Seems to me that it has a few things that keep it on top.

See if you think I am on the right track.

The shapes used in the fuselage and anything that is sticking out in the wind
are all good aerodynamic tradeoffs of slippery and light.

The basic shape of the fuselage is good for contributing to the lift of the
aircraft, more than most other designs. Probably the most important feature of
the design, in my eyes.

Attention is always on making structures easy to build light and no extra weight
is there that does not contribute to lightness.

The airfoil and fuselage are light enough and slippery enough to be powered by a
small engine, so extra engine weight and fuel weight does not have to be carried
around, which allows the structures to be built more lightly. It is sort of a
good circle that keeps weight down, versus the other circle that keeps growing
the weight of the aircraft.

How did I do? g
--
Jim in NC

On Tue, 21 Jul 2009 00:40:21 -0400, "Morgans"
wrote:


"Stealth Pilot" wrote

Why is the Wittman W8 tailwind still a standout in the efficiency
figures?

Seems to me that it has a few things that keep it on top.

See if you think I am on the right track.

The shapes used in the fuselage and anything that is sticking out in the wind
are all good aerodynamic tradeoffs of slippery and light.

The basic shape of the fuselage is good for contributing to the lift of the
aircraft, more than most other designs.
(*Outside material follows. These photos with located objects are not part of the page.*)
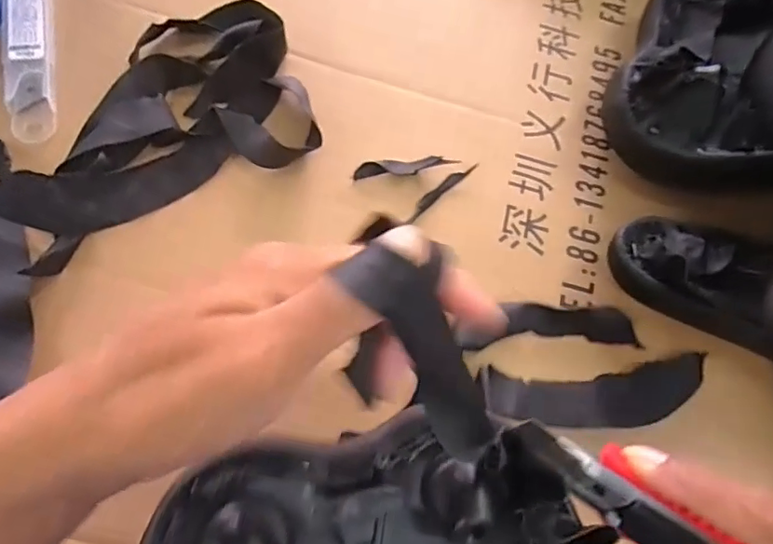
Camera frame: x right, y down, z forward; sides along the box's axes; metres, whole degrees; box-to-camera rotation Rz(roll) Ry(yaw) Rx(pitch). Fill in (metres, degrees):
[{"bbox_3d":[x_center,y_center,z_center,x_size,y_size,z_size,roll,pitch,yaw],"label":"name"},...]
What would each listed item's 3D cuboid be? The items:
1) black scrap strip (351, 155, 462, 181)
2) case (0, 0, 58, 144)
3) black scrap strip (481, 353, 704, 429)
[{"bbox_3d":[0.011,-0.063,0.316,0.060,0.010,0.009,-5,71,-10],"label":"black scrap strip"},{"bbox_3d":[-0.207,-0.134,0.310,0.026,0.013,0.128,-8,71,-11],"label":"case"},{"bbox_3d":[0.114,0.064,0.281,0.126,0.018,0.033,-2,70,-8],"label":"black scrap strip"}]

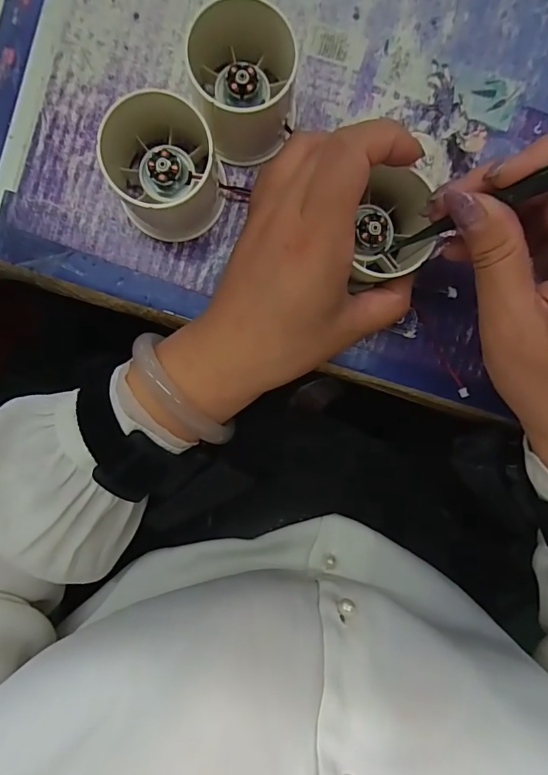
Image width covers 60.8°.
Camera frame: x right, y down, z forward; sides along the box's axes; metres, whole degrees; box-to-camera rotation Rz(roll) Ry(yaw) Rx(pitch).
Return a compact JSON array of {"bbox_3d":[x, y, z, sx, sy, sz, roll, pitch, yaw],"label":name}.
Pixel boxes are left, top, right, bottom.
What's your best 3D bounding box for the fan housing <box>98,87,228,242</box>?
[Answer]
[{"bbox_3d":[-0.053,-0.110,0.228,0.053,0.054,0.057,0,94,-2],"label":"fan housing"}]

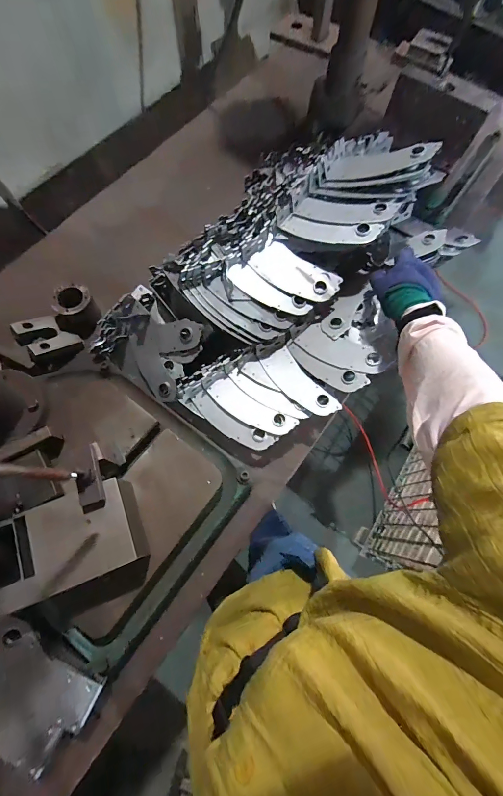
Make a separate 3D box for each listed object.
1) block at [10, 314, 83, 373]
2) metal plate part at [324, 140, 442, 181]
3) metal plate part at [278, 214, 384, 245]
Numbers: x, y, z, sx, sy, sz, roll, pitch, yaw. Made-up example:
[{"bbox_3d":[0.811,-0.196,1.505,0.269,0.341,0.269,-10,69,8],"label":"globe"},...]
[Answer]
[{"bbox_3d":[-0.414,-0.118,0.691,0.110,0.047,0.112,41,48,7],"label":"block"},{"bbox_3d":[0.235,-0.432,0.616,0.188,0.031,0.053,7,70,26],"label":"metal plate part"},{"bbox_3d":[0.140,-0.301,0.608,0.174,0.013,0.046,13,84,14],"label":"metal plate part"}]

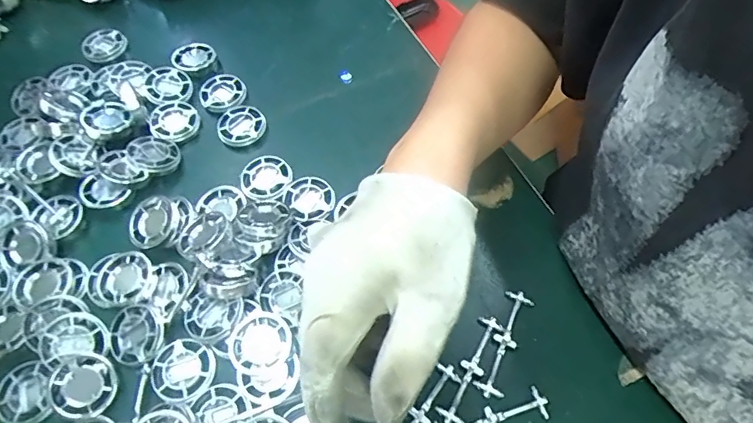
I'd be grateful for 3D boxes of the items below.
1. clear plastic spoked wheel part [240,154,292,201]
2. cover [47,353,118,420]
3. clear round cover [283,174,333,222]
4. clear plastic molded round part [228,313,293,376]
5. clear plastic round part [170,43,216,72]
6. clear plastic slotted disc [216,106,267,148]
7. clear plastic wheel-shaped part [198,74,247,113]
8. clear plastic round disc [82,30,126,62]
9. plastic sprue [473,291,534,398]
[{"bbox_3d":[-0.086,-0.026,0.378,0.039,0.008,0.037,-2,61,3],"label":"clear plastic spoked wheel part"},{"bbox_3d":[-0.182,0.108,0.301,0.037,0.006,0.037,-2,61,3],"label":"cover"},{"bbox_3d":[-0.051,-0.011,0.367,0.036,0.005,0.037,-2,61,3],"label":"clear round cover"},{"bbox_3d":[-0.073,0.083,0.308,0.038,0.009,0.035,-2,61,3],"label":"clear plastic molded round part"},{"bbox_3d":[-0.169,-0.145,0.451,0.036,0.007,0.042,-8,61,0],"label":"clear plastic round part"},{"bbox_3d":[-0.114,-0.072,0.408,0.039,0.005,0.040,-2,61,3],"label":"clear plastic slotted disc"},{"bbox_3d":[-0.135,-0.105,0.427,0.040,0.004,0.039,-2,61,3],"label":"clear plastic wheel-shaped part"},{"bbox_3d":[-0.264,-0.162,0.475,0.049,0.004,0.039,38,70,22],"label":"clear plastic round disc"},{"bbox_3d":[0.082,0.083,0.312,0.018,0.004,0.071,21,65,15],"label":"plastic sprue"}]

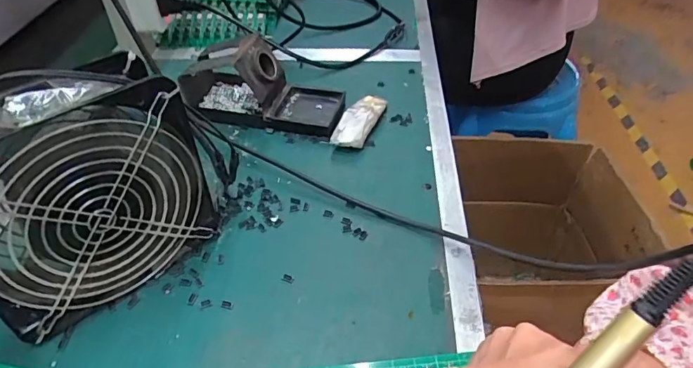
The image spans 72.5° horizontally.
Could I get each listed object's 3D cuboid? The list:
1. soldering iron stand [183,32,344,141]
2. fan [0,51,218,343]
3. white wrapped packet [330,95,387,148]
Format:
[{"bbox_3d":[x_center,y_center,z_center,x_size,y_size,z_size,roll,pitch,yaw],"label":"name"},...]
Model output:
[{"bbox_3d":[-0.088,-0.107,0.488,0.166,0.069,0.073,9,43,11],"label":"soldering iron stand"},{"bbox_3d":[-0.174,0.007,0.313,0.064,0.155,0.148,30,51,30],"label":"fan"},{"bbox_3d":[0.015,-0.066,0.480,0.029,0.019,0.086,16,45,19],"label":"white wrapped packet"}]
Probably the most important feature of
the design, in my eyes.

Attention is always on making structures easy to build light and no extra weight
is there that does not contribute to lightness.

The airfoil and fuselage are light enough and slippery enough to be powered by a
small engine, so extra engine weight and fuel weight does not have to be carried
around, which allows the structures to be built more lightly. It is sort of a
good circle that keeps weight down, versus the other circle that keeps growing
the weight of the aircraft.

How did I do? g

pretty damn good.